If you’ve ever received a package from Amazon and thought, ‘What was I thinking when I ordered this,’ Julio Sevilla is the one to ask.
For the past decade, the Terry College of Business marketing professor has studied why people buy the things they buy and how product placement, packaging and numeric information contribute to those decisions.
Frequently quoted in the news on marketing and consumer behavior, Sevilla was in high demand this spring and summer to explain everything from toilet paper hoarding to the run on yoga mats and hand weights.
The impulse shoppers desire to try a new shampoo or to buy an extra box of pasta can be traced back to measurable stimuli, Sevilla said. The proportions and shape of a product package, the empty space on the shelf around the product, the size and number of units of the product featured, the product’s sticker price and other numeric facts—those are all quantifiable elements, and they all have a direct impact on buyers’ intentions and sales.

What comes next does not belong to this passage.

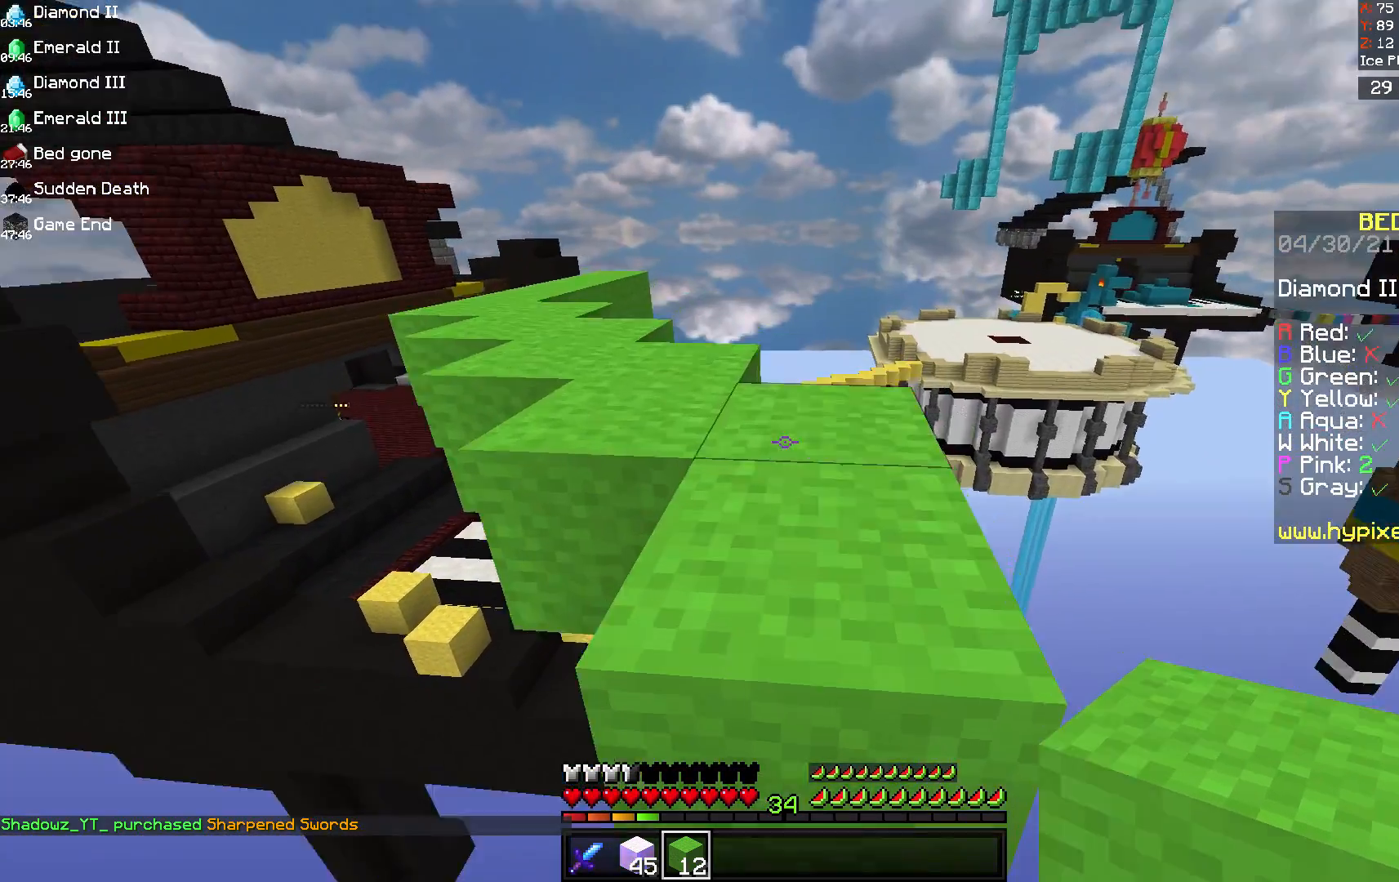
{"keys": [], "mouse": [], "events": [[375, "space", "up"], [417, "w", "up"]]}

“In retrospect, quantity and its associated perceptions and interpretations is the underlying theme of all my research,” he said. “It’s ratios and percentages, and I’ve always liked numbers. But I became interested in looking at numbers in another way, which is from a psychological and psychophysical perspective.”
Much of his work has focused on how shoppers react to physical and visual quantifiable aspects of the environment while shopping and consuming products.
Having more space around an object—whatever object—also makes it more aesthetically appealing.
“Aesthetics have a lot to do with how fluently we process information,” he said. “More space around them makes things easier to process, which leads us to like them more. That helps explain why the space-to-product ratio effect works in both retail and online settings. Similar notions have been shown in advertising, too.”
Sevilla’s interest in studying people’s reactions to space and emptiness was ignited by his more general penchant for investigating scarcity. When people perceive something as limited in availability, it increases their desire for it, he said.
People perceive rare foods as having more calories, and young people are more likely to eat dreaded vegetables if they are presented in smaller portions. They’re tastier if they perceive them as scarce.
Another part of his interest in the science of scarcity comes from his background growing up in Nicaragua in the 1980s.
Between 1985 and 1990, the country was under a trade embargo with the United States, and some items were hard to find in stores even if you had the money to buy them. Alternatively, Sevilla said, many people—and this applies today—couldn’t afford what they needed, even if they could find it. Witnessing how salient scarcity was in people’s lives probably spiked an interest in studying this topic from a wide array of perspectives.
“I consider myself fortunate, but growing up in a developing country undergoing national and international conflicts, I saw people living in poverty,” he said. “I think this boosted my interest in scarcity, and it may have influenced how I look at the world.”
Sevilla teaches consumer behavior at the undergraduate, master’s and doctoral level. His students continuously introduce him to ways the marketplace is changing, and he’s always interested to investigate new trends.
“I think teaching is a way to share, but we all gain something from it,” he said. “I learn from students, and the students benefit from what I know. These are very important years in these students’ lives, so being able to play a role in preparing them for their professional lives is very rewarding.”